MP4 → WebM

MP4 to WebM Converter — Free, In Your Browser

Drop an MP4, get a WebM you can drop straight into an HTML5 video tag. We re-encode to VP8 + Vorbis for broad browser-side FFmpeg compatibility — entirely on your device.

  • No upload
  • No signup
  • No watermark
  • VP8 + Vorbis
  • Up to 500 MB

Files never leave your browser. The conversion runs locally on your device.

Why convert MP4 to WebM in 2026?

Three real reasons. One: WebM is the format the browser's own MediaRecorder API produces, so if you are building anything that round-trips through that pipeline, WebM is the native shape and MP4 is the friction. Two: some open-source video players and FOSS ecosystems prefer WebM because VP8 and Vorbis are royalty-free where H.264 and AAC are not. Three: WebM tends to slip past ad-blocker rules that target the MP4 extension, making it a useful fallback format for self-hosted HTML5 video.

What this tool does, exactly

We re-encode the video stream to VP8 with constant-quality CRF 30 (a sane sweet spot for screen recordings and short clips), the audio to Vorbis, and wrap it in a WebM container. The -cpu-used 4 flag keeps browser-side conversion practical without making the output fall apart.

It will be slower than the reverse direction

WebM encoding is heavier than ordinary MP4 remuxing, especially inside a single-threaded browser tab. A 30-second screen recording converts in well under a minute; a 10-minute tutorial will take a while. If you do this often, the Clipy desktop app ships a multi-threaded native FFmpeg with no memory cap, which makes WebM encoding actually pleasant.

If you keep going back and forth

Lots of people end up bouncing between MP4 and WebM because they are working with both recorded footage and re-encoded uploads. The companion tool — WebM to MP4 — does the reverse conversion, and is much faster because H.264 encodes about 4× quicker than browser-side WebM encoding. Or skip the dance entirely: Clipy records straight to a hosted link, so you do not have to pick a container at all.

Common questions

Will my WebM be smaller than the MP4 I started with?

Often, especially for screen recordings.

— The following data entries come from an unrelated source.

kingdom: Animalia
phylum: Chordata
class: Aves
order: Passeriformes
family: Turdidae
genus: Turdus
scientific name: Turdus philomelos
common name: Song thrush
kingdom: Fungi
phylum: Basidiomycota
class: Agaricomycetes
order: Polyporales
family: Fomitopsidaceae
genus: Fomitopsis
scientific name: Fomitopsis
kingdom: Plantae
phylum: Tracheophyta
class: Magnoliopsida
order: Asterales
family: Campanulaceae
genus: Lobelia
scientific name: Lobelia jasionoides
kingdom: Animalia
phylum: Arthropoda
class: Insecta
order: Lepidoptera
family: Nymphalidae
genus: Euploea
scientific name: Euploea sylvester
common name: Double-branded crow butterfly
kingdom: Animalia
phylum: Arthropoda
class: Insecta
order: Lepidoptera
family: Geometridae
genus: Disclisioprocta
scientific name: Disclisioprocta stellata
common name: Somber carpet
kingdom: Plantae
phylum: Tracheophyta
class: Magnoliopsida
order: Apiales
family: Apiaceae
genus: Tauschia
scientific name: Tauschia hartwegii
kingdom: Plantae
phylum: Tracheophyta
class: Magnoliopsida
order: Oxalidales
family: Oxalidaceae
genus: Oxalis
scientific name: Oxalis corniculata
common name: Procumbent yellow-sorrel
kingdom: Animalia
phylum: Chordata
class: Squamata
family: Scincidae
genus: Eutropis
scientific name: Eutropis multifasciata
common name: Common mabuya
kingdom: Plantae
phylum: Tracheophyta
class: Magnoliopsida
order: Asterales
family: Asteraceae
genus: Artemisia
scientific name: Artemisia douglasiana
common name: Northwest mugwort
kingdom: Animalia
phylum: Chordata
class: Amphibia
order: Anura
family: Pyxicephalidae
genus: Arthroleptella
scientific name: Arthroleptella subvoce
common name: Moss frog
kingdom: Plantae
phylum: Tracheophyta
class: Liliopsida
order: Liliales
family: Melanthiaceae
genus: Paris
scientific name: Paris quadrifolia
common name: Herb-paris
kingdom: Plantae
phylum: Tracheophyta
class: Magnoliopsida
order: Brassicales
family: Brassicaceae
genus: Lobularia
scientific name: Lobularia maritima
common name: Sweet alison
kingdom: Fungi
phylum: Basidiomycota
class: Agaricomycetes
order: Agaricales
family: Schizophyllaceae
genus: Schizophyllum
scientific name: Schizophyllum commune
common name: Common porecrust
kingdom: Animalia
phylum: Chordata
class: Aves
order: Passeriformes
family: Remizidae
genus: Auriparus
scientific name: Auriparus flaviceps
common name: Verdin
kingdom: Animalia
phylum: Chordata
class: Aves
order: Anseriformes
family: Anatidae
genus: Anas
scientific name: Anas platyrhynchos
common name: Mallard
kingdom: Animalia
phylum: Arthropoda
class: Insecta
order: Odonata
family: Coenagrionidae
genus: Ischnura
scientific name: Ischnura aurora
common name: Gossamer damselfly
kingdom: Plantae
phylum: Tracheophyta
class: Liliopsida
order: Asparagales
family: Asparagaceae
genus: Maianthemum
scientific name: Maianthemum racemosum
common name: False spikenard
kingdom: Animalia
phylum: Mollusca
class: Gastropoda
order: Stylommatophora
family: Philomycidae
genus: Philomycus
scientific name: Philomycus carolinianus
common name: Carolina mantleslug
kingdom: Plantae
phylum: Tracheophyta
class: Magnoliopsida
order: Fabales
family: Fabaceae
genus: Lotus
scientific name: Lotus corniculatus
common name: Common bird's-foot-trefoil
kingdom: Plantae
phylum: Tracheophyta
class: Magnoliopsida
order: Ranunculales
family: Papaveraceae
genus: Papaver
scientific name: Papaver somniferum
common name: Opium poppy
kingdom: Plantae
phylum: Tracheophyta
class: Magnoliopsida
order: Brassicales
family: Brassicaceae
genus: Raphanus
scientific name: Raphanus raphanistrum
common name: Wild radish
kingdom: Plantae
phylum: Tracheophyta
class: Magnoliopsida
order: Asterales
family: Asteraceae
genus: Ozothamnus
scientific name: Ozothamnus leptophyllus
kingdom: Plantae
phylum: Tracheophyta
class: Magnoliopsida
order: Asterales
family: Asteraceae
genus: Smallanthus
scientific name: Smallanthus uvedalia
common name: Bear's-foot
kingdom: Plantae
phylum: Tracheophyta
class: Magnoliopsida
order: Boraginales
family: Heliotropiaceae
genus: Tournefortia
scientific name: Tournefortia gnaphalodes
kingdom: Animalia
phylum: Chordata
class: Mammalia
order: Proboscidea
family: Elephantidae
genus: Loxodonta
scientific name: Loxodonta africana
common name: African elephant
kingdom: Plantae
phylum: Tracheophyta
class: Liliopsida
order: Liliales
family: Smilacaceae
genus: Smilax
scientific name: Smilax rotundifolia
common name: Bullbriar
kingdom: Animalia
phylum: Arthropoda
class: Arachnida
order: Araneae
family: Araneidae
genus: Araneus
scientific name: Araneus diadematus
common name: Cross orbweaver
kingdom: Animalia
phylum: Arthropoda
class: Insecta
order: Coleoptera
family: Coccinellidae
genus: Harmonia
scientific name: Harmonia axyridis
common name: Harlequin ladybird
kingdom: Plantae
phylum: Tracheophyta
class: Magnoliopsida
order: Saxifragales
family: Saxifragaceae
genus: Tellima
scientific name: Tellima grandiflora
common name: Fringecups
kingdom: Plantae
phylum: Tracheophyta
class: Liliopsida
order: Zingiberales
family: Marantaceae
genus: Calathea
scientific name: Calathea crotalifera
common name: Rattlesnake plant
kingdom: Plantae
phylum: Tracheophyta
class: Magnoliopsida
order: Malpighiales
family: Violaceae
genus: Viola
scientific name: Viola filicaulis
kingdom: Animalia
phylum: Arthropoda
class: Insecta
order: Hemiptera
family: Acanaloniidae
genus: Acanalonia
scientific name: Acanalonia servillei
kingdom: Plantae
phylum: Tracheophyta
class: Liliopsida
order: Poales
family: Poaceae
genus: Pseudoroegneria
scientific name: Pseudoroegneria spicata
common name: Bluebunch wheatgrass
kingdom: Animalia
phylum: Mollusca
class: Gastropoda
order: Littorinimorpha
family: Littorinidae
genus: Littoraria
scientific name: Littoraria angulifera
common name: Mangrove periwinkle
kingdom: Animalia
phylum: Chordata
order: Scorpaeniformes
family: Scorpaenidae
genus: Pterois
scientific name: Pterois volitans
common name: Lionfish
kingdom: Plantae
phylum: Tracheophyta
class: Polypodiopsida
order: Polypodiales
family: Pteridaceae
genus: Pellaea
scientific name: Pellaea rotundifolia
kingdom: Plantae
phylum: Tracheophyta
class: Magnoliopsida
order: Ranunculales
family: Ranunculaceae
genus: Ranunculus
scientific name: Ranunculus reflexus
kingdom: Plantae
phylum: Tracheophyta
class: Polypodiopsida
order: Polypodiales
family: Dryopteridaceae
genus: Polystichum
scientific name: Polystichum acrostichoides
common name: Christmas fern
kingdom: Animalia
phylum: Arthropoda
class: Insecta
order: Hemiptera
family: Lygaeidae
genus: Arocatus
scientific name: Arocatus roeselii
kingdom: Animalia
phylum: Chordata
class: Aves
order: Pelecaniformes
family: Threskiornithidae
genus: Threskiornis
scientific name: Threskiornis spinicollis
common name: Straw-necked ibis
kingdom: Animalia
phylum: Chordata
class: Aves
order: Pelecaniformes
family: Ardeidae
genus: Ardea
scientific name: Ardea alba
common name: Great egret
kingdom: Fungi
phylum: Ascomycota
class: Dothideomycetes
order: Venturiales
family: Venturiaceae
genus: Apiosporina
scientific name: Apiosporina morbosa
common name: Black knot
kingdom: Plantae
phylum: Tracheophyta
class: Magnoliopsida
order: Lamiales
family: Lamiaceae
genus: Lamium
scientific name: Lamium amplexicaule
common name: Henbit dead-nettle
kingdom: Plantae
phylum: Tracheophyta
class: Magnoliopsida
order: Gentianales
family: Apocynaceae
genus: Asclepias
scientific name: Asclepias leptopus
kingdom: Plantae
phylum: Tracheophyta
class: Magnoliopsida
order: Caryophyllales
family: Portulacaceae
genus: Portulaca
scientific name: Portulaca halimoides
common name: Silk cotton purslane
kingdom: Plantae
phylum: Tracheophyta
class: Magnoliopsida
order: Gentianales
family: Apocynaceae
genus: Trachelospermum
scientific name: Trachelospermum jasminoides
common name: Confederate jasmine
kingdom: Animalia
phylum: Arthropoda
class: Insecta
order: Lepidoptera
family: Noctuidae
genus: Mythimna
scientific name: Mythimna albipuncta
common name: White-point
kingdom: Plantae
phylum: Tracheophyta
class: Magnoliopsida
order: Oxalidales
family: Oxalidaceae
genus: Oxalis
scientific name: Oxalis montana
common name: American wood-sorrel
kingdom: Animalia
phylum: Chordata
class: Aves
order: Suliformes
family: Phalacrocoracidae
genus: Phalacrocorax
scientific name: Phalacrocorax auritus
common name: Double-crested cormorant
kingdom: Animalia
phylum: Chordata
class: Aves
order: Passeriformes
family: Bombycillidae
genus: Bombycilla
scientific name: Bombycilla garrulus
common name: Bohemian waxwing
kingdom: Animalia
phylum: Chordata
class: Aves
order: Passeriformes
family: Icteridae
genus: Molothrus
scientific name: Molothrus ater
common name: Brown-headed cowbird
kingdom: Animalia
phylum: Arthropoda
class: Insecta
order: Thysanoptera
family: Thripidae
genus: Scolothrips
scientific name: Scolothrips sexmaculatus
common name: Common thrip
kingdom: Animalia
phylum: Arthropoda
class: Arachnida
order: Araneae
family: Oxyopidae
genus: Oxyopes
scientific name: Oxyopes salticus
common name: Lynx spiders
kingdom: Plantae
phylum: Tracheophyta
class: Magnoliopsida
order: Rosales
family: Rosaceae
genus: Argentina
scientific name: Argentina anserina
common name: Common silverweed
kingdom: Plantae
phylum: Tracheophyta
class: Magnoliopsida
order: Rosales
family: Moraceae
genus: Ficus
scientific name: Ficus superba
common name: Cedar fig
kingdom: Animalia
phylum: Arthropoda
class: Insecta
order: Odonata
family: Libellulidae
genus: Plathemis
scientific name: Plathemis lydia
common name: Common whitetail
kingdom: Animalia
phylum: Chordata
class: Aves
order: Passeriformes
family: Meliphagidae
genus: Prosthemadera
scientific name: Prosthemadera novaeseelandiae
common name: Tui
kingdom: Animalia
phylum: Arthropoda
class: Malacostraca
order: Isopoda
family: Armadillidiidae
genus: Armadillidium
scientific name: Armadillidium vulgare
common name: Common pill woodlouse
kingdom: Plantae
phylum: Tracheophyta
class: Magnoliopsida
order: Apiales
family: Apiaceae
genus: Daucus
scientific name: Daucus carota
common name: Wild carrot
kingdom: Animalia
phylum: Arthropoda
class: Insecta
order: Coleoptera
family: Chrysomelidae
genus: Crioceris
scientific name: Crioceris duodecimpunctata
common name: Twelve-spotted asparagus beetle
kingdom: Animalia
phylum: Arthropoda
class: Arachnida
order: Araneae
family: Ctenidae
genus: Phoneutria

If the MP4 was already aggressively compressed, the WebM can be similar in size or larger because any re-encode has container and codec overhead.

Why is this conversion slower than WebM-to-MP4?

The WebAssembly build of FFmpeg is single-threaded, and WebM encoding is heavier than the H.264 MP4 path. There is no shortcut here without dropping to native FFmpeg on a desktop.

Can I use this WebM in HTML5 video tags?

Yes. VP8 + Vorbis inside WebM is supported by modern browsers as a first-class HTML5 video format. It is a great fallback or primary source for self-hosted video players.

Is the file uploaded somewhere?

No. The whole conversion runs in your browser via FFmpeg compiled to WebAssembly. The file never reaches our servers, our CDN, or any third party. You can verify this in your browser's network tab.

How big a file can I convert?

About 500 MB in the browser. Beyond that the WebAssembly memory ceiling becomes the bottleneck. WebM encoding also gets noticeably slower past a few minutes of duration, so for longer files use a desktop converter.